For those who raise external capital, funds do not go straight into the pockets of partners but will be required to grow the business. Partners will become shareholding directors in a corporate entity (converted from an LLP or partnership) and be paid a salary plus bonuses based on performance. Their shares will either vest over a period (eg, five years) or be given at the outset with a lock-in period (eg, five years). They will receive dividends on their shares and could also be granted share options in the future, based on performance.

The crucial point here is two-fold. The remuneration structure could allow high-level performers to earn significantly more in bonuses than most partnerships allow and this could prove attractive to many people. The real clincher, however, is that ‘partners’ now have an asset in terms of their shares, which has a market value. In the event that a firm’s strategy leads to growth in the value of its shares, partners will have a significant capital sum that could realise on retirement (or earlier). Depending on the firm and its strategy, this amount could be anywhere between £5m and £10m for a firm presently in the market with revenues of £100m plus.

So what strategies are likely to produce this value? The money raised from outside investors could be in the vicinity of £40m if a 25 per cent stake is sold in a firm with £100m revenues and a 35 per cent profit margin. But investors will require a robust growth strategy before they put up money such as this.

The first approach would be to use part of the capital to invest in technology to improve work processes and drive down costs where appropriate. The technology exists today but it is expensive, and there is also partner resistance to its adoption.

The second part of this strategy would be to hire successful partners from other firms, paying between £500k and £1m as a signing-on bonus and offering them an opportunity to participate in a large bonus pool, as well as making shares available. Such a package could far exceed their share of profit in a partnership, even one that that is extremely profitable. There would, of course, be the need to fund this expansion, given that it could take new recruits two years to achieve the required profit in their practices.

Another approach, and one that could be operated in parallel with the lateral hiring approach, would be to acquire other firms and use the funds to pay out some partners in the ‘merger’, thereby creating a more highly-leveraged firm than would be possible in a typical merger of two partnerships. This acquisition route will allow a firm to build a well-focused practice that has significant scale and is capable of competing with anyone in its core service lines and markets.

It’s worth pointing out that a firm does not have to raise all of the funds at once. For example, it might raise funds in two tranches of a ten per cent sale and a third of five per cent, with a year or so between each sale. This would allow the firm to use the funds from each investment to start increasing profitability before the next tranche is raised.

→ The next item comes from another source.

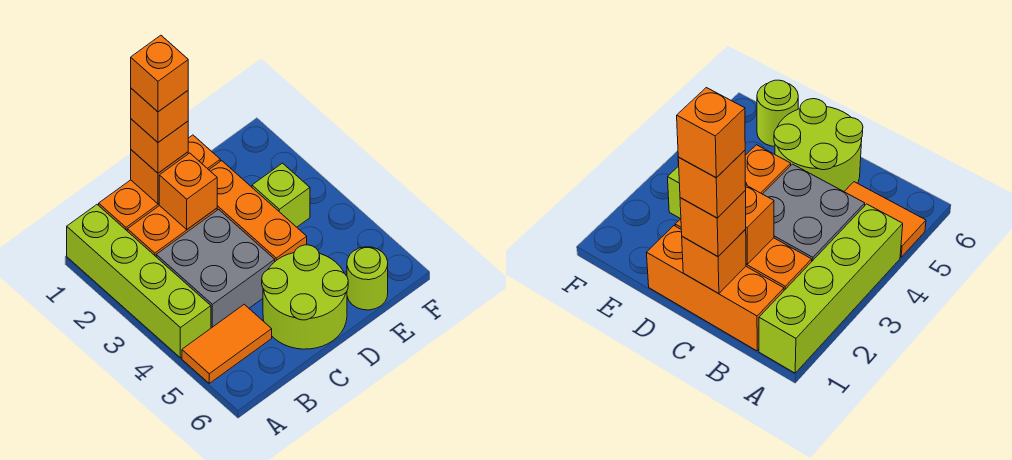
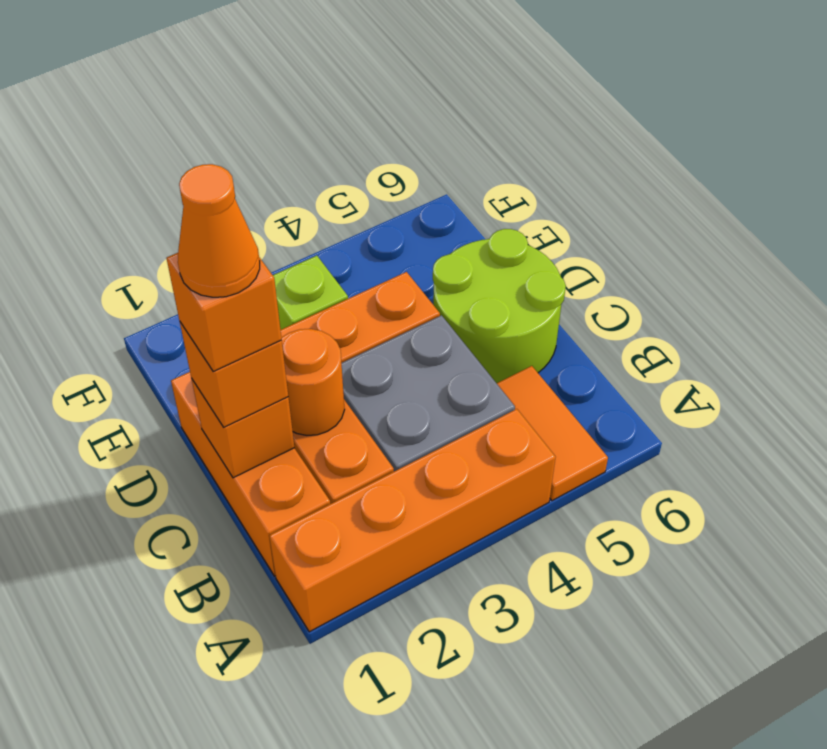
lime 1x4 brick [67,205,211,358] -> orange 1x4 brick [269,409,556,632]
orange 1x1 brick [131,35,188,112] -> orange 1x1 cone [178,164,260,297]
orange 1x1 brick [159,153,217,229] -> orange 1x1 round brick [281,329,345,435]
lime 1x1 round brick [347,247,388,310] -> none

The key point is that there will be some firms who take advantage of this opportunity to raise funds from outside investors. Some of these firms will have a robust strategy and will have the capital required to transform their businesses through the judicious use of technology, lateral hires
and acquisitions.

Firms that do not see the need to take this issue seriously should examine the position from the perspective of the future, not the present. If, in five years’ time, several competitors are able to offer your best people an opportunity to earn as much or more in remuneration, plus the chance to build a significant capital asset, alongside working on quality clients and challenging work, how will you fend off such advances and retain your key people?

I am not saying that firms have no choice but to go down the route of seeking outside investment. My message is two-fold: all firms should be taking this issue seriously and discussing it within their partnership; and second, such discussions should be in the context of several competitors having developed a successful strategy with the aid of outside funds and the likely impact of this on the competitive position of those who have not done so.